* _TASK STATEMENT_
Your answer should be an exact copy of the lines from the start of the entries to the line containing "side table [187,254,277,394]", both included.

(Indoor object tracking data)
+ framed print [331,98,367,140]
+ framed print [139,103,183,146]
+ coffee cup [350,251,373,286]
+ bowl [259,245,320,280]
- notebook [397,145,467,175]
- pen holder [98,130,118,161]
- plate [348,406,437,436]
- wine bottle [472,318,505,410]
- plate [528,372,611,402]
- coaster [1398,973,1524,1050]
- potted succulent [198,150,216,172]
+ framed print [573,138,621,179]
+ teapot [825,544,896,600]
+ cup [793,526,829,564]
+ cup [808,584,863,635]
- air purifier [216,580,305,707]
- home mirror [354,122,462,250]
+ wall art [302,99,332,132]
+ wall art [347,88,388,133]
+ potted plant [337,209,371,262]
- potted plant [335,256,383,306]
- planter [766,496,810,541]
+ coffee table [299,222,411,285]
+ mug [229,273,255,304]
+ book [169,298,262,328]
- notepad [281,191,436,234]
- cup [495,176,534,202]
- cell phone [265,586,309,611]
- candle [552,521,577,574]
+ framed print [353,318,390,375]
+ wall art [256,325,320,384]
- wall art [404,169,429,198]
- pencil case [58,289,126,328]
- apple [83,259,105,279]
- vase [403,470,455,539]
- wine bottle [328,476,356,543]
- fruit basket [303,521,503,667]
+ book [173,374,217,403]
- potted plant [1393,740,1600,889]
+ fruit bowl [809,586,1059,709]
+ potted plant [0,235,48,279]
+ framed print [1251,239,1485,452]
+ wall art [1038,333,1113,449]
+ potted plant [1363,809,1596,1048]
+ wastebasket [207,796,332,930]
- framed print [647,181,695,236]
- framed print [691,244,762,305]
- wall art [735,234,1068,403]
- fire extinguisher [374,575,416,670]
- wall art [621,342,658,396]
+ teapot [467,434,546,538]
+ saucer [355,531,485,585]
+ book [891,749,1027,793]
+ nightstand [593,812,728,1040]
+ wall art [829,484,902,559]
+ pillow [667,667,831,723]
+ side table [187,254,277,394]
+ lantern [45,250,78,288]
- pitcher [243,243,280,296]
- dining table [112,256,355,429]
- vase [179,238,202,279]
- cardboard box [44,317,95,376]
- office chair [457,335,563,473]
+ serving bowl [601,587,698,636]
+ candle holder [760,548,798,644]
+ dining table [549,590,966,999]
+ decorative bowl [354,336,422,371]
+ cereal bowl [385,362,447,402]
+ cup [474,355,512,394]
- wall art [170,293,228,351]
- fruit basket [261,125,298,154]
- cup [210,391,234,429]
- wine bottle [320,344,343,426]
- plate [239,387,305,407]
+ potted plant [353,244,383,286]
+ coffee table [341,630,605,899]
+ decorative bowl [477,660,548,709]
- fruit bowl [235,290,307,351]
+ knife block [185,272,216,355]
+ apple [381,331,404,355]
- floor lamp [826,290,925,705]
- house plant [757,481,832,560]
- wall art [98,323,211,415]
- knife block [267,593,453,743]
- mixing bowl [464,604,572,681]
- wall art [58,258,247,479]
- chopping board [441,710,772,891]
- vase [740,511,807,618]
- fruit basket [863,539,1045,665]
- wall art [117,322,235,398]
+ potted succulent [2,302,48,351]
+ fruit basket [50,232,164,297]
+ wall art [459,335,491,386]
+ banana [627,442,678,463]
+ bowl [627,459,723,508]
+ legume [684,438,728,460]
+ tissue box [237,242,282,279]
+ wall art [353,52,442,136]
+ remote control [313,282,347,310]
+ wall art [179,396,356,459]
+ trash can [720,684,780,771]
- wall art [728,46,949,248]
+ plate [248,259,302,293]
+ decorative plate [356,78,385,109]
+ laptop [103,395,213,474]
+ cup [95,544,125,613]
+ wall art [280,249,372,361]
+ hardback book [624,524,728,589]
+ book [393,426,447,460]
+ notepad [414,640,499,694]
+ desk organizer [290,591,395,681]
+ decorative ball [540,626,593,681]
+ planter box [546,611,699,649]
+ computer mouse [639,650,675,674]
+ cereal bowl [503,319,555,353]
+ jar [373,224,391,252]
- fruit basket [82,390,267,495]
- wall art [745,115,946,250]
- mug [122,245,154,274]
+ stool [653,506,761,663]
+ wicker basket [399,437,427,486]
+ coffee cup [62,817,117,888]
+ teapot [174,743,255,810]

* _RESULT OF THIS TASK_
+ framed print [331,98,367,140]
+ framed print [139,103,183,146]
+ coffee cup [350,251,373,286]
+ bowl [259,245,320,280]
- notebook [397,145,467,175]
- pen holder [98,130,118,161]
- plate [348,406,437,436]
- wine bottle [472,318,505,410]
- plate [528,372,611,402]
- coaster [1398,973,1524,1050]
- potted succulent [198,150,216,172]
+ framed print [573,138,621,179]
+ teapot [825,544,896,600]
+ cup [793,526,829,564]
+ cup [808,584,863,635]
- air purifier [216,580,305,707]
- home mirror [354,122,462,250]
+ wall art [302,99,332,132]
+ wall art [347,88,388,133]
+ potted plant [337,209,371,262]
- potted plant [335,256,383,306]
- planter [766,496,810,541]
+ coffee table [299,222,411,285]
+ mug [229,273,255,304]
+ book [169,298,262,328]
- notepad [281,191,436,234]
- cup [495,176,534,202]
- cell phone [265,586,309,611]
- candle [552,521,577,574]
+ framed print [353,318,390,375]
+ wall art [256,325,320,384]
- wall art [404,169,429,198]
- pencil case [58,289,126,328]
- apple [83,259,105,279]
- vase [403,470,455,539]
- wine bottle [328,476,356,543]
- fruit basket [303,521,503,667]
+ book [173,374,217,403]
- potted plant [1393,740,1600,889]
+ fruit bowl [809,586,1059,709]
+ potted plant [0,235,48,279]
+ framed print [1251,239,1485,452]
+ wall art [1038,333,1113,449]
+ potted plant [1363,809,1596,1048]
+ wastebasket [207,796,332,930]
- framed print [647,181,695,236]
- framed print [691,244,762,305]
- wall art [735,234,1068,403]
- fire extinguisher [374,575,416,670]
- wall art [621,342,658,396]
+ teapot [467,434,546,538]
+ saucer [355,531,485,585]
+ book [891,749,1027,793]
+ nightstand [593,812,728,1040]
+ wall art [829,484,902,559]
+ pillow [667,667,831,723]
+ side table [187,254,277,394]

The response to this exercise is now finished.